Work request 1:
Copy the article on data modeling word for word, from its title through its final sentence.

Ten 2020 Visions for Data Modelers

Click to learn more about author Thomas Frisendal.

2020 is a nice number and sounds comforting. And it is about vision(s). Are there any foresights of importance for data modelers? Well, here are 10 suggestions. No warranties, I suggest you use them as lighthouses, hopefully plotting your course from 2020 onwards.

Business Value in Data Models

We, as a profession, have not been convincingly successful in all of our “inventions” in the quest for the approach to data modeling that actually delivers business value. Trying to hide uncertainty behind complex engineering methodologies, including formal logic and the full monty of classes with inheritance etc., has actually scared a good many (business) people. Fortunately, some data modelers have continued to deliver conceptual models, which are simple (intuitive) to understand and form contracts between business and developers about scope, meaning and structure of an undertaking.

One of the reasons for the attractiveness of graph technology is the simplicity of the data models – simplicity which does not sacrifice semantics, when you actually need that.

The rush to AI and ML has created a new rush towards data models, this time under the umbrella of “Knowledge Graphs”. AI/ML need good data models, and there is a symbiotic relationship between AI models and the underlying data models.

In 2020 many new data models will be developed for good business reasons. They will be simple (graphs, for example), they will be easy to understand, and they will accelerate the business value of new applications.

Towards the Confederation of Data Models

Semantic Graphs, Property Graphs and SQL Property Graphs are becoming close friends. Building bridges is definitely the right thing to do, when synergi is on the agenda.

Text extractions by page
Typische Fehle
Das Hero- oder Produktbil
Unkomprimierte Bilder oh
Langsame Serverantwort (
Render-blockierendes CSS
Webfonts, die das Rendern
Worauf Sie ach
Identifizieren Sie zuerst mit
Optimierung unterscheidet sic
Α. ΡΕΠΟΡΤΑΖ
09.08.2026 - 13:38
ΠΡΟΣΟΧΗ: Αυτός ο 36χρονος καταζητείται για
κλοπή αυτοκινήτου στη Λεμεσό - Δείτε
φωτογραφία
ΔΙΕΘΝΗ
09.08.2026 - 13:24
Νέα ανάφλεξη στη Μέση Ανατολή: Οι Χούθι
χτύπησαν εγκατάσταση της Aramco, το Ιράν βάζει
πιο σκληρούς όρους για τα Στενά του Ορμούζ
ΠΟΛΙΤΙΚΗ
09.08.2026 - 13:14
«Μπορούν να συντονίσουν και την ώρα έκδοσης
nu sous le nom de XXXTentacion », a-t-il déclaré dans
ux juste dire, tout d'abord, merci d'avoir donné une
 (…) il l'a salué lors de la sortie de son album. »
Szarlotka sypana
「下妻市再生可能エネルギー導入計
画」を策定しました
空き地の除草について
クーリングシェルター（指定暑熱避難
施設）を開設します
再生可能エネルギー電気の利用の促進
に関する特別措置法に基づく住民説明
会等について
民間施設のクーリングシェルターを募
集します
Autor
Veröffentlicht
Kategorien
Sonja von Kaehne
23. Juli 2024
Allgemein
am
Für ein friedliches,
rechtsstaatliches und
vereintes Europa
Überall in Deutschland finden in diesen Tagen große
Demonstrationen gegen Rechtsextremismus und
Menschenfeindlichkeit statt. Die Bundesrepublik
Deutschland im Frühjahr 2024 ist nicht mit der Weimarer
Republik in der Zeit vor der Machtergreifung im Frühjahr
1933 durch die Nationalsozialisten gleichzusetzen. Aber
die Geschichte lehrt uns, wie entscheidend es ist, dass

Work request 2:
Render the lines of all the records as a Markdown table with the columns "No." and "Line", numbering each row and leaving out blank lines.

Written solution 1:
Ten 2020 Visions for Data Modelers

Click to learn more about author Thomas Frisendal.

2020 is a nice number and sounds comforting. And it is about vision(s). Are there any foresights of importance for data modelers? Well, here are 10 suggestions. No warranties, I suggest you use them as lighthouses, hopefully plotting your course from 2020 onwards.

Business Value in Data Models

We, as a profession, have not been convincingly successful in all of our “inventions” in the quest for the approach to data modeling that actually delivers business value. Trying to hide uncertainty behind complex engineering methodologies, including formal logic and the full monty of classes with inheritance etc., has actually scared a good many (business) people. Fortunately, some data modelers have continued to deliver conceptual models, which are simple (intuitive) to understand and form contracts between business and developers about scope, meaning and structure of an undertaking.

One of the reasons for the attractiveness of graph technology is the simplicity of the data models – simplicity which does not sacrifice semantics, when you actually need that.

The rush to AI and ML has created a new rush towards data models, this time under the umbrella of “Knowledge Graphs”. AI/ML need good data models, and there is a symbiotic relationship between AI models and the underlying data models.

In 2020 many new data models will be developed for good business reasons. They will be simple (graphs, for example), they will be easy to understand, and they will accelerate the business value of new applications.

Towards the Confederation of Data Models

Semantic Graphs, Property Graphs and SQL Property Graphs are becoming close friends. Building bridges is definitely the right thing to do, when synergi is on the agenda.

Written solution 2:
| No. | Line |
|---|---|
| 1 | Typische Fehle |
| 2 | Das Hero- oder Produktbil |
| 3 | Unkomprimierte Bilder oh |
| 4 | Langsame Serverantwort ( |
| 5 | Render-blockierendes CSS |
| 6 | Webfonts, die das Rendern |
| 7 | Worauf Sie ach |
| 8 | Identifizieren Sie zuerst mit |
| 9 | Optimierung unterscheidet sic |
| 10 | Α. ΡΕΠΟΡΤΑΖ |
| 11 | 09.08.2026 - 13:38 |
| 12 | ΠΡΟΣΟΧΗ: Αυτός ο 36χρονος καταζητείται για |
| 13 | κλοπή αυτοκινήτου στη Λεμεσό - Δείτε |
| 14 | φωτογραφία |
| 15 | ΔΙΕΘΝΗ |
| 16 | 09.08.2026 - 13:24 |
| 17 | Νέα ανάφλεξη στη Μέση Ανατολή: Οι Χούθι |
| 18 | χτύπησαν εγκατάσταση της Aramco, το Ιράν βάζει |
| 19 | πιο σκληρούς όρους για τα Στενά του Ορμούζ |
| 20 | ΠΟΛΙΤΙΚΗ |
| 21 | 09.08.2026 - 13:14 |
| 22 | «Μπορούν να συντονίσουν και την ώρα έκδοσης |
| 23 | nu sous le nom de XXXTentacion », a-t-il déclaré dans |
| 24 | ux juste dire, tout d'abord, merci d'avoir donné une |
| 25 |  (…) il l'a salué lors de la sortie de son album. » |
| 26 | Szarlotka sypana |
| 27 | 「下妻市再生可能エネルギー導入計 |
| 28 | 画」を策定しました |
| 29 | 空き地の除草について |
| 30 | クーリングシェルター（指定暑熱避難 |
| 31 | 施設）を開設します |
| 32 | 再生可能エネルギー電気の利用の促進 |
| 33 | に関する特別措置法に基づく住民説明 |
| 34 | 会等について |
| 35 | 民間施設のクーリングシェルターを募 |
| 36 | 集します |
| 37 | Autor |
| 38 | Veröffentlicht |
| 39 | Kategorien |
| 40 | Sonja von Kaehne |
| 41 | 23. Juli 2024 |
| 42 | Allgemein |
| 43 | am |
| 44 | Für ein friedliches, |
| 45 | rechtsstaatliches und |
| 46 | vereintes Europa |
| 47 | Überall in Deutschland finden in diesen Tagen große |
| 48 | Demonstrationen gegen Rechtsextremismus und |
| 49 | Menschenfeindlichkeit statt. Die Bundesrepublik |
| 50 | Deutschland im Frühjahr 2024 ist nicht mit der Weimarer |
| 51 | Republik in der Zeit vor der Machtergreifung im Frühjahr |
| 52 | 1933 durch die Nationalsozialisten gleichzusetzen. Aber |
| 53 | die Geschichte lehrt uns, wie entscheidend es ist, dass |